Shortly after supper both Elizabeth and Beatrice went to bed, leaving their father with Geoffrey.
“Well,” said Mr. Granger, “did you get a word with Beatrice? It was very kind of you to go that long tramp on purpose. Gracious, how it blows! we shall have the house down presently. Lightning, too, I declare.”
“Yes,” answered Geoffrey, “I did.”
“Ah, I hope you told her that there was no need for her to give up hope of him yet, of Mr. Davies, I mean?”
“Yes, I told her that—that is if the greater includes the less,” he added to himself.
“And how did she take it?”
“Very badly,” said Geoffrey; “she seemed to think that I had no right to interfere.”

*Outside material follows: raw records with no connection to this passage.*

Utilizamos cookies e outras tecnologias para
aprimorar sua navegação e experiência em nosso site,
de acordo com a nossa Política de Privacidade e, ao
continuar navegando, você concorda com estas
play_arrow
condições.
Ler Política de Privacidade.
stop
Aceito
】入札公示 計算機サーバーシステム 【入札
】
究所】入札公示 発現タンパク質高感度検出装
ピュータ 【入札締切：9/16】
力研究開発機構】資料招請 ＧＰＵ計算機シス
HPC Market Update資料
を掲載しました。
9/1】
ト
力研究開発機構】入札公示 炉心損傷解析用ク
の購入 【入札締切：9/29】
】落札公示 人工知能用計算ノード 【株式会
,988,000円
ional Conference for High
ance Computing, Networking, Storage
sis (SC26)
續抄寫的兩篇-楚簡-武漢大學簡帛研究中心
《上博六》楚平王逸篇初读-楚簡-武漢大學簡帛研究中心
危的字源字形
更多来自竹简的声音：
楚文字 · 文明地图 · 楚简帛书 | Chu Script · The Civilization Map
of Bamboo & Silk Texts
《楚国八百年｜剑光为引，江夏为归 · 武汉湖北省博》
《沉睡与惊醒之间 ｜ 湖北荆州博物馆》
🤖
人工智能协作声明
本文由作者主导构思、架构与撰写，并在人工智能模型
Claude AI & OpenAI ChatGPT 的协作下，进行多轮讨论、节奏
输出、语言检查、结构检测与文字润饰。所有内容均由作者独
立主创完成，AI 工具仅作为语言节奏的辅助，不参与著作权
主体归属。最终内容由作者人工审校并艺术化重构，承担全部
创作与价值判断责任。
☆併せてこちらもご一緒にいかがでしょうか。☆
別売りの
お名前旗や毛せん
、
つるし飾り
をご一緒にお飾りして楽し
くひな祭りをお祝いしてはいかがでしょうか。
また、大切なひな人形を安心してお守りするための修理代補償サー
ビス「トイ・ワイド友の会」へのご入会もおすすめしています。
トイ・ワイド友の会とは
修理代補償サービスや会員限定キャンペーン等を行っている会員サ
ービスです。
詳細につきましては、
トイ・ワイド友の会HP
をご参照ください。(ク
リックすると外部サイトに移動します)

“Indeed, that is strange. But it doesn’t mean anything. She’s grateful enough to you at heart, depend upon it she is, only she did not like to say so. Dear me, how it blows; we shall have a night of it, a regular gale, I declare. So you are going away to-morrow morning. Well, the best of friends must part. I hope that you will often come and see us. Good-bye.”
Once more a sense of the irony of the position overcame Geoffrey, and he smiled grimly as he lit his candle and went to bed. At the back of the house was a long passage, which terminated at one end in the room where he slept, and at the other in that occupied by Elizabeth and Beatrice. This passage was lit by two windows, and built out of it were two more rooms—that of Mr. Granger, and another which had been Effie’s. The windows of the passage, like most of the others in the Vicarage, were innocent of shutters, and Geoffrey stood for a moment at one of them, watching the lightning illumine the broad breast of the mountain behind. Then looking towards the door of Beatrice’s room, he gazed at it with the peculiar reverence that sometimes afflicts people who are very much in love, and, with a sigh, turned and sought his own.
He could not sleep, it was impossible. For nearly two hours he lay turning from side to side, and thinking till his brain seemed like to burst. To-morrow he must leave her, leave her for ever, and go back to his coarse unprofitable struggle with the world, where there would be no Beatrice to make him happy through it all. And she, what of her?
The storm had lulled a little, now it came back in strength, heralded by the lightning. He rose, threw on a dressing-gown, and sat by a window watching it. Its tumult and fury seemed to ease his heart of some little of its pain; in that dark hour a quiet night would have maddened him.
In eight hours—eight short hours—this matter would be ended so far as concerned their actual intercourse. It would be a secret locked for ever in their two breasts, a secret eating at their hearts, cruel as the worm that dieth not. Geoffrey looked up and threw out his heart’s thought towards his sleeping love. Then once more, as in a bygone night, there broke upon his brain and being that mysterious spiritual sense. Stronger and more strong it grew, beating on him in heavy unnatural waves, till his reason seemed to reel and sink, and he remembered naught but Beatrice, knew naught save that her very life was with him now.